A Galileia está em uma área com terreno pedregoso e alta pluviosidade, e sua cozinha possui vários pratos de arroz e diversos quibes. A comida em Gaza compartilha várias das características da culinária da região do Levante e do Mediterrâneo, mas também inclui vários frutos do mar e muita pimenta.

As fronteiras impostas por Israel têm um impacto sobre o que se come na Cisjordânia. Uma das entrevistas incluídas nas embalagens da comida servida no Conflict Kitchen diz: “Ainda que estejamos a cerca de 20 quilômetros do mar, Israel está no meio do caminho, então o povo da Cisjordânia quase não come peixe.”
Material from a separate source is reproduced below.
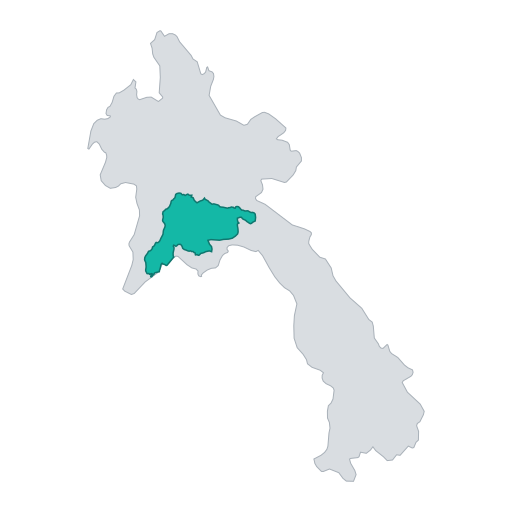 Laos, with Vientiane highlighted
{"feature_id": "LAO-3284", "entity_name": "Vientiane", "entity_type": "Province", "adm_level": 1, "iso_a3": "LAO", "parent_name": "Laos", "parent_adm1": "", "projection": "natural_earth1", "projection_center": [102.396, 18.611], "detail": "fine", "context": "in_parent", "style": "filled", "palette": "teal", "viewbox_px": 512, "rotation_deg": 0, "n_neighbors": 0, "source": "natural_earth", "source_scale": "10m", "svg_char_len": 6805}
<svg xmlns="http://www.w3.org/2000/svg" viewBox="0 0 512 512"><path d="M177.1,36.8L179.6,41.8L191.1,55.4L193.0,59.0L197.2,61.8L200.8,73.8L202.2,74.6L204.1,73.7L205.6,72.1L206.8,67.4L207.6,66.9L208.9,70.7L212.1,71.9L213.5,73.6L213.9,76.5L213.4,79.4L210.7,86.3L209.1,95.4L220.4,115.1L225.1,117.8L236.3,121.0L243.9,125.3L247.4,124.3L250.8,119.4L254.8,116.7L262.4,112.5L264.5,112.3L268.7,113.9L275.6,118.8L285.9,128.0L285.6,130.4L283.7,132.8L278.2,136.5L276.4,138.8L277.5,139.7L282.1,140.2L287.6,142.3L289.3,144.7L290.2,150.2L291.2,151.2L296.2,150.6L297.8,151.4L299.6,153.1L301.4,157.6L301.4,161.0L296.4,167.0L295.8,170.6L293.2,174.9L286.4,182.0L284.5,182.5L271.8,178.5L261.7,179.1L260.8,180.6L262.5,184.9L263.0,189.2L261.5,192.5L255.7,196.7L255.5,198.5L256.7,200.5L265.1,204.3L292.2,224.9L304.5,228.9L310.0,231.5L311.4,232.9L311.3,234.7L309.9,237.0L308.8,241.1L308.7,243.5L310.0,245.8L312.2,249.3L319.8,257.2L325.4,259.0L331.2,268.0L333.0,275.8L335.9,280.9L350.0,297.9L361.8,308.3L368.8,319.5L372.2,322.1L373.3,326.1L374.3,338.0L378.4,343.9L379.3,346.3L381.0,348.1L383.0,348.4L387.1,344.5L387.9,345.1L389.8,351.4L391.6,353.6L397.8,357.5L404.4,365.0L408.0,367.8L412.5,369.9L413.1,372.3L412.3,374.7L410.9,376.3L403.3,380.7L402.2,382.5L407.4,392.2L420.2,404.1L424.2,411.3L423.4,414.7L419.9,421.7L417.3,423.5L416.6,425.7L418.6,431.4L418.4,440.1L416.0,442.3L413.8,447.6L412.2,448.0L408.3,446.1L400.1,455.3L396.6,454.8L392.5,460.0L387.2,460.6L383.5,456.8L375.7,450.6L372.9,446.8L370.4,450.1L366.3,453.3L360.5,452.2L359.0,456.8L357.8,457.6L350.8,458.4L349.5,459.1L350.7,463.4L354.8,470.5L356.1,474.6L353.5,481.3L346.3,481.1L343.0,478.4L338.8,472.7L329.5,469.0L323.3,471.5L321.4,471.4L316.7,466.6L314.9,463.5L313.9,459.0L321.0,455.3L324.6,452.4L326.9,449.3L327.9,446.2L329.0,432.9L330.0,428.2L329.4,422.5L327.5,418.0L327.4,411.2L328.4,405.7L331.1,403.0L333.0,399.0L334.1,390.2L333.2,387.9L330.6,385.8L326.1,383.7L323.2,381.1L322.1,378.0L322.2,375.2L323.5,372.8L320.1,370.2L312.0,367.3L307.5,363.8L306.5,359.7L303.1,354.3L297.2,347.7L294.1,338.2L293.8,325.7L294.4,315.6L296.9,303.9L293.5,295.4L289.7,290.9L284.5,287.7L279.6,282.9L274.8,276.8L269.2,267.7L262.6,255.7L258.2,250.4L255.9,251.6L251.2,250.5L243.9,247.0L237.6,245.2L232.2,244.9L228.7,245.7L227.1,247.5L227.0,249.3L228.3,251.1L227.6,252.5L224.8,253.5L222.5,255.5L220.0,259.9L218.2,265.6L215.5,267.9L211.4,268.3L207.3,270.0L203.3,272.8L201.4,274.9L201.6,276.4L200.8,276.7L198.8,275.9L197.9,274.0L198.0,271.0L196.0,269.0L191.8,267.9L187.0,264.7L178.0,256.4L175.9,256.1L172.9,258.2L169.0,262.9L165.8,264.7L163.3,263.7L161.3,265.4L159.9,269.6L157.4,272.9L145.2,281.9L134.2,293.5L131.4,294.5L124.8,291.2L122.7,289.0L131.8,265.4L133.2,259.6L132.9,252.1L129.1,245.7L128.9,243.9L129.5,242.0L134.2,234.6L139.6,215.8L139.4,209.9L137.0,203.5L135.7,197.3L136.8,189.0L136.4,185.8L133.8,184.1L125.5,182.5L120.7,183.8L118.4,186.1L115.6,187.5L110.3,188.3L105.4,185.5L101.2,180.7L100.2,174.8L105.5,162.2L106.8,157.3L106.6,155.0L105.7,152.6L104.5,152.3L101.8,149.3L99.3,144.1L96.8,141.7L94.5,142.2L92.4,144.1L88.9,149.1L87.8,148.5L90.9,131.0L93.8,123.6L97.3,120.2L100.9,118.7L104.7,119.2L107.9,118.6L110.4,116.8L110.2,115.8L107.2,115.5L106.0,113.5L106.6,109.8L108.0,107.4L110.0,106.3L112.1,102.5L114.0,96.2L116.4,93.0L119.2,92.9L124.0,90.1L130.8,84.7L133.4,79.5L135.9,81.9L135.0,88.0L136.3,89.2L136.9,91.4L136.6,94.8L137.1,97.6L138.1,99.0L139.6,99.7L146.8,97.3L151.2,97.1L158.4,101.5L162.6,98.2L162.7,97.0L159.2,92.8L160.3,77.5L159.8,65.9L153.9,57.3L152.7,53.9L152.1,48.2L150.5,43.4L154.7,39.6L157.0,32.5L160.0,30.7L160.9,31.0L164.5,36.3L169.1,33.7L172.6,33.7L175.5,35.1L177.1,36.8Z" fill="#d9dde1" stroke="#a8b0b8" stroke-width="1"/><path d="M173.8,257.0L167.1,265.2L166.2,265.5L164.5,264.4L162.7,263.9L162.3,263.3L162.0,263.3L161.3,264.1L160.9,265.0L160.5,267.2L159.4,270.7L159.3,271.7L155.1,272.7L154.4,273.2L154.0,274.2L153.5,274.8L152.5,274.1L152.5,274.9L152.4,275.6L152.2,276.1L151.9,276.6L151.1,276.9L150.7,276.6L150.7,276.2L151.5,274.6L151.6,274.3L151.3,273.7L150.7,273.8L150.1,274.1L149.8,274.4L149.5,274.4L149.2,273.7L148.9,273.5L147.8,273.7L147.1,273.6L146.8,273.2L146.6,272.7L145.7,270.9L145.7,269.5L146.0,268.0L146.1,266.5L145.8,262.7L145.6,262.1L144.8,260.4L144.6,259.7L144.8,257.6L145.6,255.9L147.6,253.2L148.0,252.4L148.3,251.7L148.7,251.2L149.6,251.0L150.4,250.7L151.2,250.0L151.8,249.2L152.3,248.5L152.4,248.0L152.4,247.4L152.6,246.9L153.2,246.6L154.2,245.8L154.7,245.0L155.5,243.1L156.2,242.4L156.7,242.7L157.3,242.7L157.8,242.6L158.3,242.4L159.3,241.5L159.4,241.3L159.9,240.7L160.9,238.3L161.5,237.2L162.9,234.5L163.1,233.5L163.3,231.3L163.5,230.2L164.9,227.0L165.2,225.4L164.7,223.7L162.9,221.4L162.6,220.6L162.7,219.6L163.2,217.7L163.2,216.4L163.1,215.4L163.0,214.9L162.8,214.5L162.6,214.0L162.7,213.5L162.9,212.9L162.9,212.0L164.2,210.8L165.1,210.0L165.5,209.5L166.0,209.1L167.3,208.8L169.5,206.5L170.8,203.4L171.2,201.2L171.7,200.5L172.6,200.2L173.2,199.6L173.7,198.9L174.4,198.3L175.0,197.6L175.7,194.4L177.0,193.5L178.7,193.1L179.8,193.1L181.0,193.4L181.6,194.2L182.3,194.8L183.8,194.5L185.1,195.5L186.6,194.6L187.9,194.1L188.5,194.7L189.3,195.2L190.5,195.3L191.8,195.2L191.6,196.1L191.2,197.0L192.2,197.4L193.1,197.7L193.6,198.7L194.0,199.9L195.4,201.5L197.0,202.8L200.2,201.0L202.7,200.2L204.5,198.1L205.1,199.3L206.7,200.1L207.4,200.5L207.9,200.7L209.3,202.3L210.6,203.1L211.6,204.0L212.3,204.2L213.0,204.0L213.9,203.9L217.7,204.9L218.6,205.3L219.9,206.8L221.5,207.1L223.1,207.2L227.5,208.2L228.1,208.0L228.6,207.7L230.1,207.6L231.3,207.0L232.3,207.2L233.3,207.3L234.2,208.1L235.3,208.1L235.6,207.0L236.3,206.6L237.1,206.5L238.4,206.7L239.6,207.7L240.6,209.0L241.7,210.1L243.1,210.2L245.0,211.0L247.9,210.8L249.7,211.9L251.1,212.5L252.7,212.4L254.1,212.9L255.2,214.1L255.6,217.5L255.2,221.0L253.9,221.6L252.5,222.4L251.6,223.3L250.4,223.7L249.2,223.1L248.1,222.3L246.8,221.5L245.7,220.4L244.4,219.7L243.1,219.2L241.2,217.2L239.8,217.3L237.4,218.2L237.4,219.6L237.6,221.1L238.2,222.5L238.7,222.6L238.9,223.1L238.4,223.4L237.7,223.4L237.3,224.7L237.5,226.4L237.8,228.0L238.0,229.8L238.1,232.0L237.6,233.9L236.5,235.0L235.4,236.1L232.3,238.2L228.7,239.1L223.4,239.4L219.6,240.2L210.9,239.6L207.9,240.3L209.5,244.2L210.5,245.4L211.5,246.5L212.0,249.1L211.6,251.7L209.3,250.9L205.6,251.7L204.4,252.4L202.7,253.0L201.0,253.3L198.9,255.3L198.0,255.2L197.3,254.6L196.7,254.8L195.5,254.6L195.4,254.7L195.3,254.4L195.3,253.5L195.1,252.9L194.6,252.7L194.1,252.6L193.9,252.3L193.1,251.5L191.7,251.6L191.1,251.2L190.5,250.9L189.2,251.2L187.9,250.9L186.1,250.1L184.2,249.5L182.7,248.3L182.2,246.6L181.5,245.4L180.6,244.4L179.2,244.3L177.8,244.6L176.9,245.7L175.9,246.3L174.7,245.5L173.6,245.2L173.3,246.3L174.0,247.5L174.0,248.9L173.1,253.1L173.2,255.8L173.4,256.3L173.6,256.8L173.8,257.0L173.8,257.0Z" fill="#14b8a6" stroke="#0f766e" stroke-width="1.5"/></svg>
Apesar de pratos como hummus, falafel e baklava aparecem em peso na cozinha palestina, eles não são necessariamente de lá. São comidas de todo o Oriente Médio e estão disponíveis praticamente em todos os lugares para onde a diáspora da região chegou. Um prato de meze, uma travessa com pastas que geralmente são numa variedade de vegetais em conserva, hummus, baba ganoush e pão, pode ser facilmente encontrado num restaurante comandado por um israelense ou um palestino.

“Estes itens em particular são comuns por todo o Levante, parte de uma continuidade geográfica”, afirma Laila El-Haddad, jornalista palestina e autora de “The Gaza Kitchen”[A Cozinha de Gaza], um livro que combina receitas, história e entrevistas com pessoas que vivem na Faixa de Gaza.

“A comida não obedece fronteiras”, diz a jornalista, explicando que pratos como hummus e shakshuka, que têm sido feitos pelo povo árabe há milênios, são muito difíceis de serem reivindicados por algum país ou cultura.

Um item no cardápio do Conflict Kitchen é descrito como o “prato nacional” da Palestina: musakhan.

“Pergunte a um palestino: ‘Qual é o prato mais comum? O que você cozinha regularmente?’”, diz El-Haddad, explicando que musakhan seria provavelmente a resposta. “É o prato que as famílias fazem no fim de semana ou quando recebem visitas.”

Na embalagem de papel, alguém entrevistado pelo Conflict Kitchen descreveu o prato: “É apenas um pedaço redondo de pão com frango, cebola e uma tonelada de sumagre. Simples, mas delicioso”.